WHAT TO WORK ON |
Copy the Carol Shelton passage below word for word, from its first line to its last.
Segment Start: PASSAGE PROVIDED
Carol Shelton, photographer. A modern woman with an age-old problem. She can make the artistic choices of light and shadow, which capture a lifetime of human pain or grandeur on film. But like each of us, she has trouble sometimes choosing which road of life to travel. Especially when that road winds deep among the shadows of . . . the Twilight Zone.
An ecstatic Carol Shelton and her unsuspecting fiance, Greg, meet for a movie. He asks her why she's late, and she tells him she's just been offered a plum photographer assignment with a worldwide photo agency, her dream job. Greg is fine with it until he finds out that she wants to put off having children for a few years.
He is upset, to say the least, and leaves before buying the movie tickets, kicking over a trash can in his anger. How can she think about her career, when all he wants is to marry her and have kids.
Carol runs after him, and she promises him that she'll think about his concerns before accepting this assignment, since he has a stake in this, too.
Segment End: PASSAGE PROVIDED
Segment Start: RECORD EXTRACTS
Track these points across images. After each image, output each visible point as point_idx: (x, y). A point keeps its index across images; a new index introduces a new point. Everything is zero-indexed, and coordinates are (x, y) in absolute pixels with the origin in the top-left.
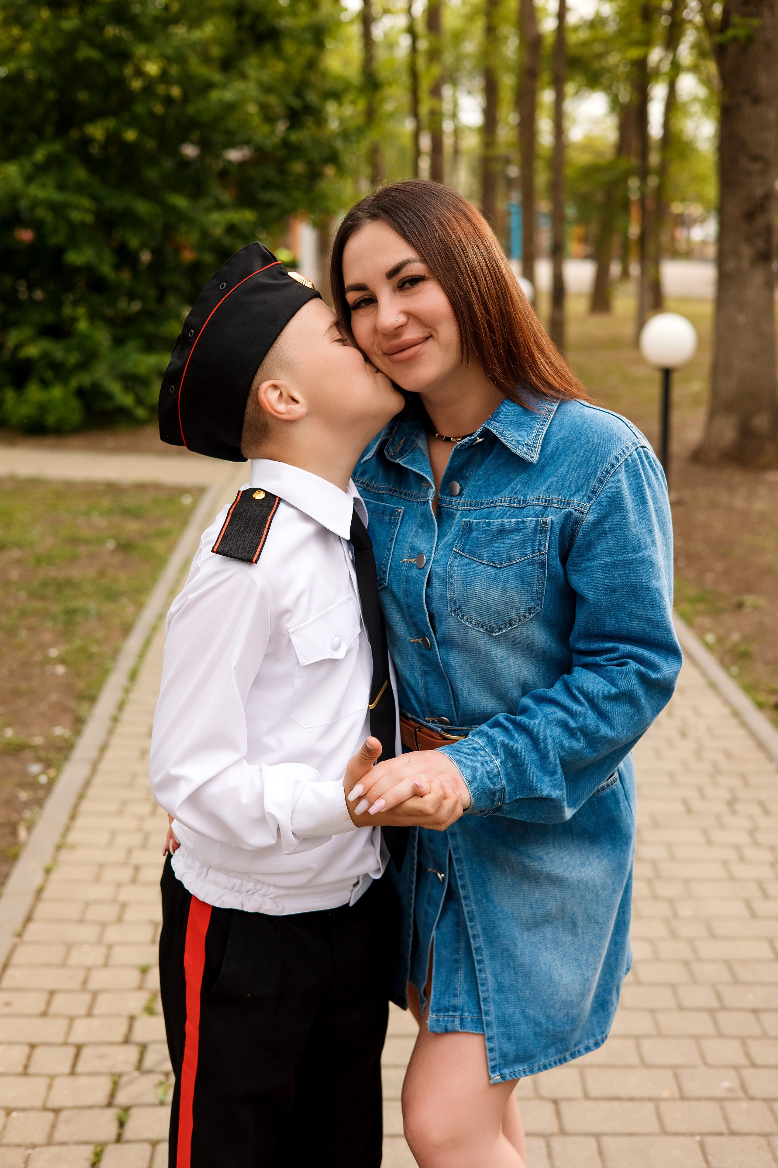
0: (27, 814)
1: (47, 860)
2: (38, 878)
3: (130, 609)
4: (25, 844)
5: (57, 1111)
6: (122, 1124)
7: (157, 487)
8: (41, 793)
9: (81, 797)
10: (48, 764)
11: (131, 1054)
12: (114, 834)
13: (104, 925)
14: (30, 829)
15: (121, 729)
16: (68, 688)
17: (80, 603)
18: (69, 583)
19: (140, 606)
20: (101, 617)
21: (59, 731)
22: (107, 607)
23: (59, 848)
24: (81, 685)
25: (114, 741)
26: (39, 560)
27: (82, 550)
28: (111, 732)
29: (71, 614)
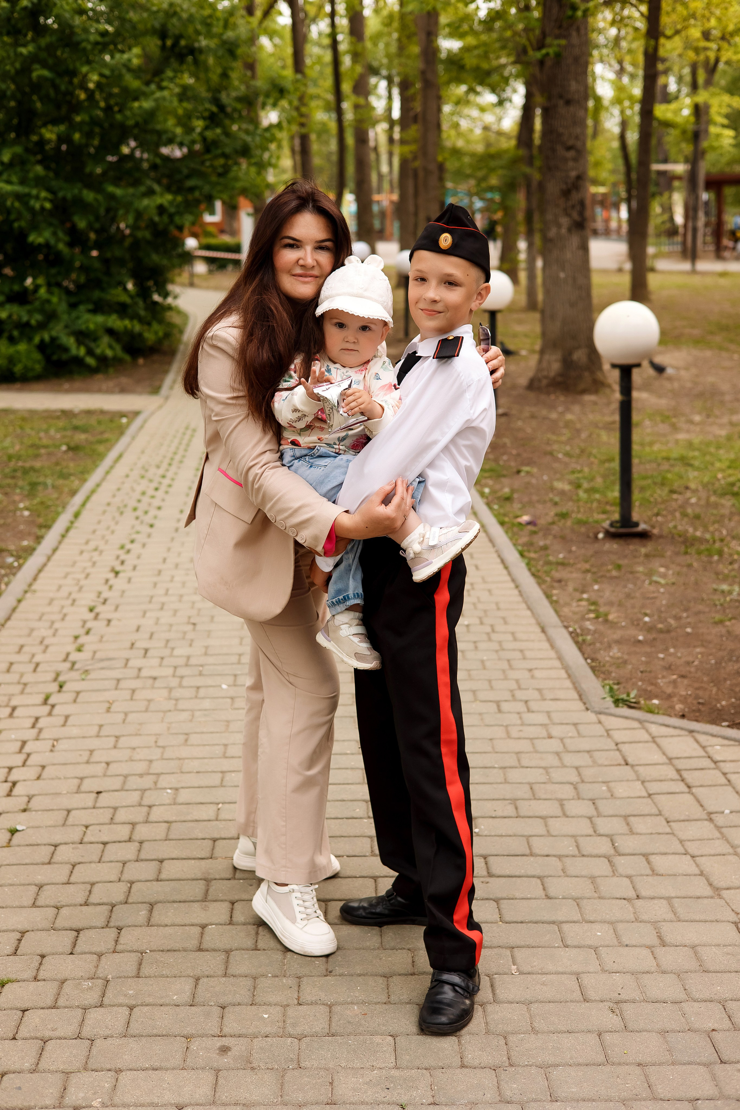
0: (6, 579)
1: (19, 596)
2: (14, 603)
3: (77, 482)
4: (5, 590)
5: (25, 684)
6: (61, 687)
7: (102, 412)
8: (14, 571)
9: (40, 571)
10: (18, 557)
11: (68, 665)
12: (60, 587)
13: (53, 623)
14: (7, 584)
15: (66, 540)
16: (30, 522)
17: (41, 479)
18: (32, 469)
19: (85, 480)
20: (54, 487)
21: (25, 543)
22: (60, 482)
23: (26, 592)
24: (41, 520)
25: (62, 546)
26: (10, 458)
27: (43, 451)
28: (60, 543)
29: (34, 485)
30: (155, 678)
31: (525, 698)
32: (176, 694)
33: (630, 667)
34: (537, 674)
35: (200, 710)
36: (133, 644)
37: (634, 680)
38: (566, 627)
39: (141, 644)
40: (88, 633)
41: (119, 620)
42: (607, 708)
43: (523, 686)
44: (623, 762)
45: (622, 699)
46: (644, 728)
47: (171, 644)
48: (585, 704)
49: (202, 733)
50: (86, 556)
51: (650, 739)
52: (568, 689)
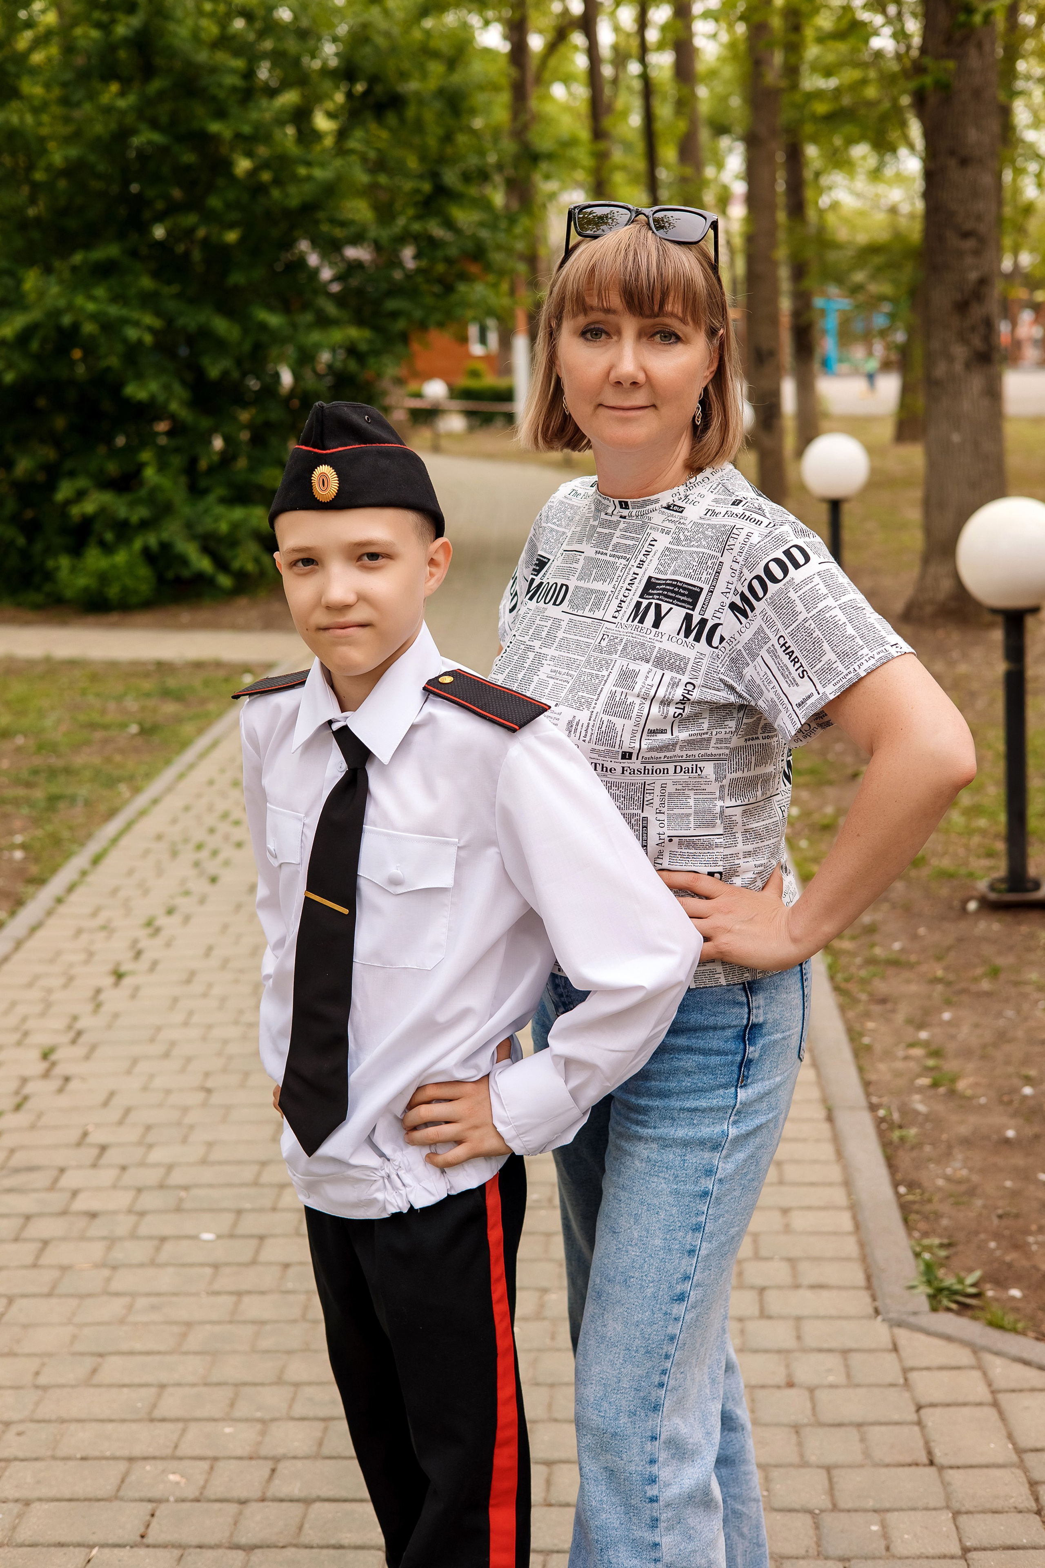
3: (126, 795)
7: (218, 665)
15: (62, 909)
16: (18, 872)
17: (73, 789)
19: (137, 791)
20: (86, 802)
22: (100, 794)
24: (35, 869)
25: (51, 921)
26: (40, 748)
27: (98, 735)
28: (49, 914)
29: (53, 800)
30: (93, 1215)
31: (759, 1282)
32: (118, 1255)
33: (979, 1203)
34: (799, 1221)
35: (148, 1295)
36: (85, 1134)
37: (982, 1236)
38: (873, 1108)
39: (97, 1137)
40: (18, 1107)
41: (83, 1079)
42: (915, 1313)
43: (764, 1253)
44: (924, 1459)
45: (948, 1289)
46: (980, 1367)
47: (150, 1139)
48: (874, 1298)
49: (132, 1353)
50: (85, 938)
51: (988, 1398)
52: (848, 1259)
Segment End: RECORD EXTRACTS
SOLUTION FOR THIS TASK |
Carol Shelton, photographer. A modern woman with an age-old problem. She can make the artistic choices of light and shadow, which capture a lifetime of human pain or grandeur on film. But like each of us, she has trouble sometimes choosing which road of life to travel. Especially when that road winds deep among the shadows of . . . the Twilight Zone.
An ecstatic Carol Shelton and her unsuspecting fiance, Greg, meet for a movie. He asks her why she's late, and she tells him she's just been offered a plum photographer assignment with a worldwide photo agency, her dream job. Greg is fine with it until he finds out that she wants to put off having children for a few years.
He is upset, to say the least, and leaves before buying the movie tickets, kicking over a trash can in his anger. How can she think about her career, when all he wants is to marry her and have kids.
Carol runs after him, and she promises him that she'll think about his concerns before accepting this assignment, since he has a stake in this, too.